Passage to read
/---
# Forum Home Renovation Landscaping, Gardening & Outdoors  Neighbour wants a different colour - How to have a colorbond fence with 2 colours?

## DaleBlack

Hi 
My neighbour prefers red and we prefer a more beige colour. 
Does anyone know a way to achieve both? 
1- I have been told that 2 sheets back to back could be used and still fit into the one C channel. Obviously the C channel and rails unfortunately could not be a different colour either side but at least the sheets would be. Anyone tried this option? 
2- Powder Coat one side of the colorbond sheet to the desired colour.
ie. Order red sheets, tape one side and then have the exposed side powder coating beige? 
3. Painting the colorbond sheeting with a spray pack? possible? 
CHeers

----------


## bugsy

red?
that would look awful  
If they only want that colour out the front to match their house, then fair enough.
Why not go front half red then back half beige?

----------


## Bloss

Not sure it is available as fencing, but two coloured colourbond is around, but perhaps by special order (and no doubt higher cost).  :2thumbsup:

----------


## Pulse

Not really practical, tell them the person who gets to chose the colour has to pay $100 extra to the other person. Or just tell them they're stupid to want red.  
cheers
Pulse

----------


## DaleBlack

Hi  
Yes red is awful, however they quite like their choice so Ill have to find some way to compromise, probably the easiest thing is the sheets back to back despite the expense. 
Several calls today had people telling me they have done this.

----------


## Terrian

> however they quite like their choice so Ill have to find some way to compromise

  here is a compromise, find out what the most popular colour is, and go for that, then they can paint their side what ever colour they want. 
*you* do not need to be the one that has to compromise. 
we have 6' fences, the neighbors wanted standard 5'4", the compromise was we paid the extra from what is the standard/ most popular and got the fence we wanted.

----------


## Uncle Bob

Putting two sheets back to back sounds like a bad idea. I reckon the water that gets trapped between them will cause it to rust out fairly quick.

----------


## cherub65

Done it before. Two sheets back to back, paint  one side of rail other color,
may not be your color but may have to live next door for twenty years.
\---
Extracted data
/---
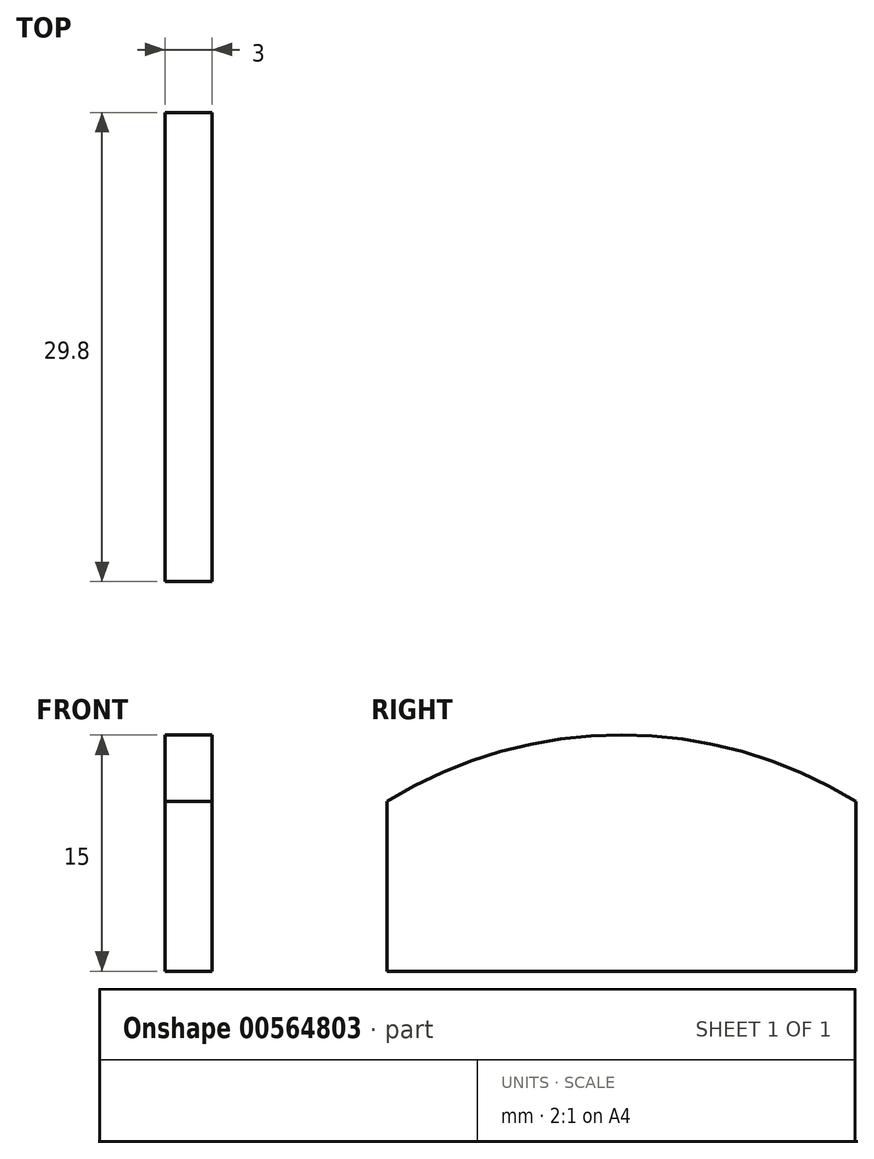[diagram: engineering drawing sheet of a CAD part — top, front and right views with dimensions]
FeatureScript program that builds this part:
annotation { "Feature Type Name" : "Feature", "Feature Type Description" : "" }
export const myFeature = defineFeature(function(context is Context, id is Id, definition is map)
    precondition{}
    {
        {
            var Q0;
            Q0=qCreatedBy(makeId("Right.planeOp"),FACE);
            var sketch = newSketch(context, id + "F0", { "sketchPlane" : qUnion([Q0])});
            skLineSegment(sketch, "E0.bottom", {"start": v(-14.9, 0) * mm, "end": v(14.9, 0) * mm});
            skLineSegment(sketch, "E0.top", {"start": v(-14.9, 15) * mm, "end": v(14.9, 15) * mm});
            skLineSegment(sketch, "E0.left", {"start": v(-14.9, 0) * mm, "end": v(-14.9, 15) * mm});
            skLineSegment(sketch, "E0.right", {"start": v(14.9, 0) * mm, "end": v(14.9, 15) * mm});
            skPoint(sketch, "E1", {"position": v(0, 0) * mm});
            skCircle(sketch, "E2", {"center": v(0, -13.5) * mm, "radius": 28.5 * mm});
            skSolve(sketch);
        }
        {
            var Q0;
            Q0=makeQuery(id+"F0.imprint","IMPRINT",FACE,{"disambiguationData":[TD([[makeQuery(id+"F0.imprint","IMPRINT",EDGE,{"derivedFrom":sQuery(id+"F0.wireOp",EDGE,"E0.bottom")}),1.0]])]});
            extrude(context, id + "F1", {"entities" : qUnion([Q0]), "depth" : 3 * mm, "offsetDistance" : 25 * mm});
        }
    });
\---
Your tasks
• A. Return, word for word, the part of the fence thread that opens with the words containing "we have 6' fences, the" and closes with "out fairly quick.".
• B. Resume the fence thread from the point where it stops, adding the posts that come next.
The items are separate material, apart from the fence thread.

Answers to the tasks
• A.
we have 6' fences, the neighbors wanted standard 5'4", the compromise was we paid the extra from what is the standard/ most popular and got the fence we wanted.

----------


## Uncle Bob

Putting two sheets back to back sounds like a bad idea. I reckon the water that gets trapped between them will cause it to rust out fairly quick.

• B.
----------


## BanPC

Get the sheets delivered in your colour choice, erect the fence... hire an airless spraygun and paint his side red with the cheapest water based paint you can find..... by the time his side has faded it's up to him to repaint it in any god awfull colour he wants.   
.

----------


## rrobor

Dont buy colorbond buy galvo then everyone can paint it what they want

----------


## seriph1

I imagine the "red" is colorbond Manor-Heritage Red, which I think is a nice colour .... there is Indian red as well and I imagine a few others ..... to each their own. I think the beige is ordinary, but I am not a colour person. I am grateful that when we re-did our fence, my neighbours agreed to just about all our ideas .... of course, the fact that any alterations were paid for 100% by me had a lot to do with it. Our fence is a paling one, which I think is sub standard for longevity .... then it turns into a picket fence from the corner of the neighbour's house, to the street. The junction is blocked by trees and shrubbery so it all works  -  as we have an 1880 house (theirs is a 1960's eyesore) it works out well for us. But it still took my getting the quotes, doing three sets of drawings and completing the applications for the council etc.

----------


## Make it work

My Dad, God rest his soul, opted for a different colour than the neighbours so they agreed to split the cost of the fence including double panels. 
That was well over 12 years ago and there is no sign that the fence panels are rusting. 
The rails and posts are a contrast colour so there was no need to paint anything. 
IMHO, a paling fence looks much better, is quieter, does not dent, does not show all sorts of spider webs, allows a gentle breeze to penetrate, is much kinder to plants or shrubs on the eastern side of your yard (radiant heat from the sun on the western side of the fence), and eliminates the whole colour argument between neighbours.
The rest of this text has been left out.